Но, Бог мой, какой это произвело эффект! Бедный доверчивый Отто, ты, наверняка, ошибся! Может ли быть нашим, подпольщиком, офицер вермахта? Разве не предатели родины все, надевшие мундиры врага?!
На полупустой открытой террасе кафе где-то в Нойкёльне, где мы присели, я с минуты на минуту ждал ареста. Я никак не мог заставить себя смотреть в глаза офицеру и даже не подал ему на прощание руки.
А между тем Эрнст Зибер (это я узнал позднее) был старинным другом Джона Зига и Герберта Грассе и настоящим антифашистом. Это он, приехав в Берлин после октябрьских арестов сорок второго, не колеблясь, включился в работу нашей группы. Это Зибер через Курта Гесса привлек к работе группы жившую нелегально, присланную через Швецию с запасом микрофильмированного агитационного материала, еще до выезда из Швеции проданную гестапо и чудом уцелевшую опытную подпольщицу Шарлотту Бишофф («Анну Хофман»), и свел ее с Гейнцем Плюшке. И не освободи его полуживого в апреле сорок пятого союзники в концлагере Байройте, не снести арестованному в июле сорок четвертого Эрнсту, разжалованному в рядовые потомственному военному Эрнсту Зиберу своей головы.

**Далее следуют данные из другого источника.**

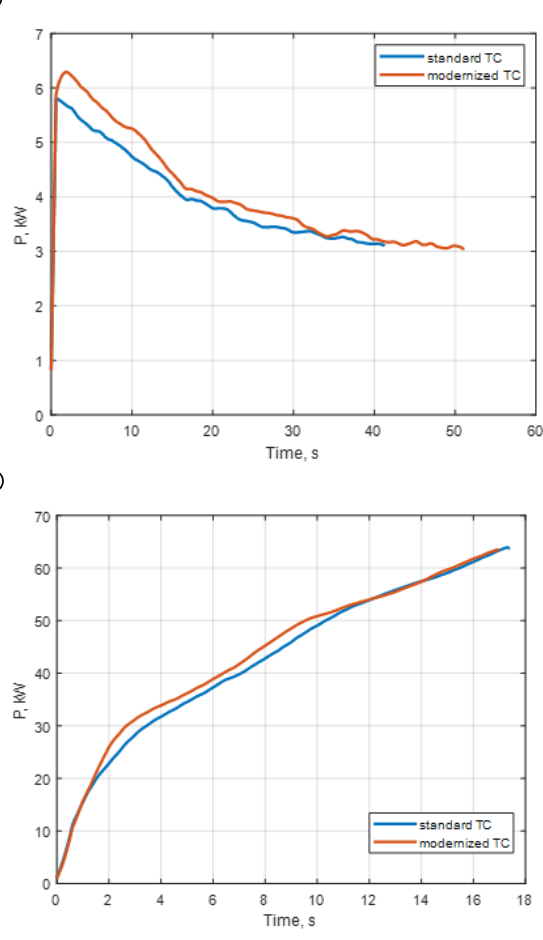
Fig. 5. Comparison of the driving forces (Df) during acceleration with and without the supercharger system for different throttle positions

Издание «Иннере Фронт», других агитационных материалов возобновилось и продолжалось (по рассказам Шарлотты Бишофф) до января 1944 года, последнее время газета «Иннере Фронт» издавалась в Ораниенбауме под Берлином. Налаживались и обрывались связи с другими подпольными организациями (с группой Антона Зефкова, с людьми 20 июля сорок четвертого[51] – через Зибера). Потом ложная тревога: Шарлотта Бишофф и Гейнц Плюшке теряют связь с Отто и Зибером. Отто вскоре призывают в фолксштурм[52], Зибер арестован. Затем вся деятельность группы глохнет в грохоте катастрофических бомбежек и завершающего штурма Берлина Красной армией.

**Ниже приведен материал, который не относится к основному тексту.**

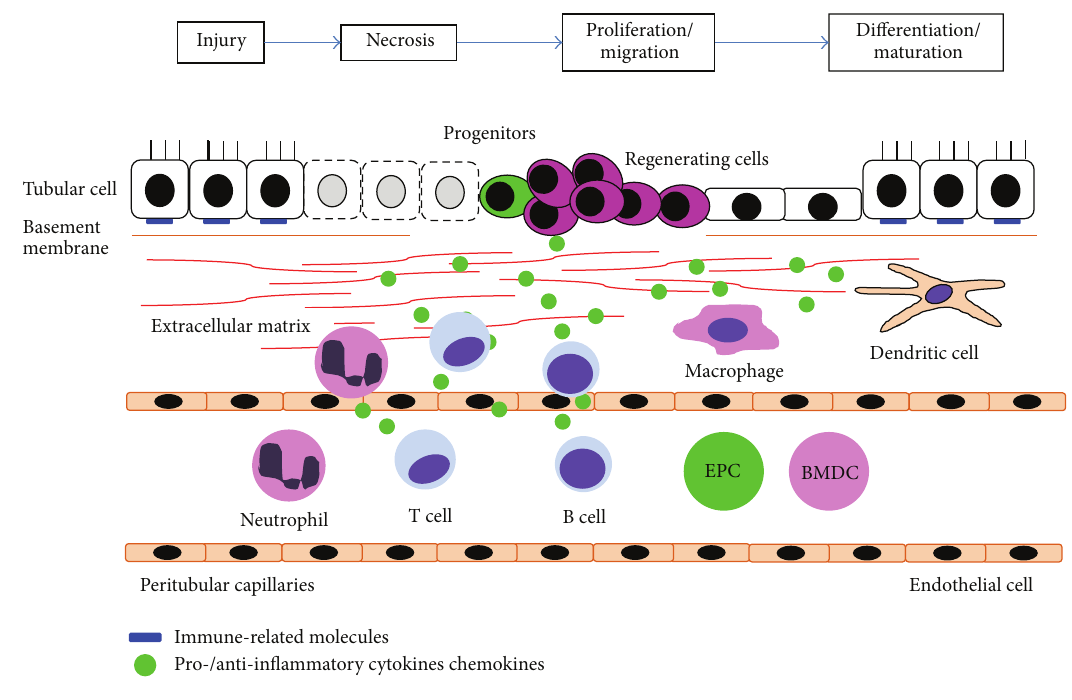
Figure 1: Diverse cell populations involved in tubular regeneration after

Я уезжал во Францию. Помимо того основного, без чего я не мог жить, мне хотелось хоть немного, хоть ненадолго, разрядить обстановку вокруг себя… Он нехорошо посмеивался, тот заводской шпик, паршивый хлюпенький французик-коллаборационист. Он подсаживался уже ко мне в столовой во время обеда. Нехороший признак. Плохо, когда вот такие мокрицы над тобой посмеиваются. На заводе аресты! Не густые, правда, выборочные. Кого-то ищут. А дома, в затерявшемся среди садиков-огородиков домике крановщика, в дверь моей комнатки из соседней кухни заглядывает случайный посетитель с вытянутой мордой полицейской ищейки.

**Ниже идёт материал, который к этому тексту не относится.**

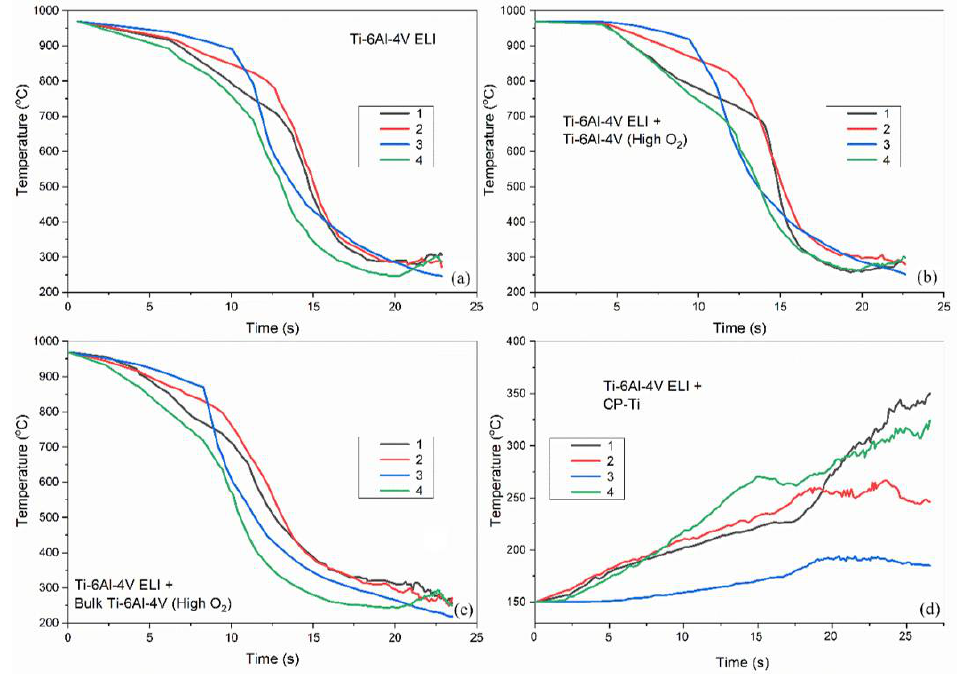
Figure 7. Temperature distribution at the four different points varies with time ( a ) Part 1, ( b ) Part 2, ( c ) Part 3, and ( d ) Part 4. The temperature distribution of the forged parts is given in Figure 7. The temperature variations of four different points of the parts are shown in Figure 7a–d. Figure 7a displays the temperature variation of a single material (Ti-6AL-4V ELI) which varied temperatures with respect to time. Temperatures varied from 970 to 250 °C in the forging process’s total duration (24 s). Figure 7b shows the initial temperature declined gradually up to 5s due to the presence of coating material (Ti-6AL-4V (high O 2 )) up to 500 microns; after that, it reduced drastically from 800 to 350 °C during the forging process. It may be due to the higher thermal expansion and conductivity of Ti-6AL-4V ELI material. For all four points, P1, P2, P3, and P4, in Figure 7a,b, showed no significant differences in temperature distri- bution. For Part 3, P3 is located in the middle of the forged part and had direct exposure to air rather than the upper die. Hence, the initial temperature was maintained for up to 15 s; after starting contact with the upper die material, the temperature reduced gradually due to direct heat transfer. P2 was close to the upper die. Direct heat transfer may be the reason for temperature variations, as shown in Figure 7c. In the case of Part 4, at the higher temperature, the shell materials had a very low thermal expansion and Young’s modulus; the material deformed rapidly and pushed out all materials during the forging process. It may be the reason that the process was not able to perform at higher temperatures. Hence, the forging process should start at 150 °C. P3 maintained the same temperature up to 15 s, shown in Figure 7c; after that, the temperature reduced gradually, and the upper die and P3 did not have contact directly, which may be the reason for the steady-state tem- perature.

Очень нехорошо. Может быть, все это – игра воображения? Результат постоянного нервного напряжения? Забудется до тех пор, пока не вернусь.
Я управился уже с моими небольшими организационными делами. Попрощался на всякий случай с Отто. В закоулке склада долго жал руку старому Фрицу (он умер после войны, за несколько лет до смерти Отто[53], в очень преклонном возрасте), представил ему братишку Иосифа Гната (его позднее арестовало гестапо). Гната свел с Николаем.
А вскоре стоял на перроне и ждал отправления скорого на Париж. Ждал и, поглядывая по сторонам, наблюдал за компанией пожилых бюргеров, засевших за столиком привокзального буфета. И прислушивался по привычке.
Самый толстый из них, с позолоченным значком наци на лацкане пиджака, ораторствовал. И хотя даже плюгавому рыжему коротышу, из центрального заводского склада, стало ясно, что дела обожаемого фюрера совсем швах[54], толстенный партайгеноссе доказывал обратное. Порозовевшие от пива бюргеры в такт его жестикуляциям кивали головами, бездумно поддакивали. Они еще верили в эндзиг – конечную победу.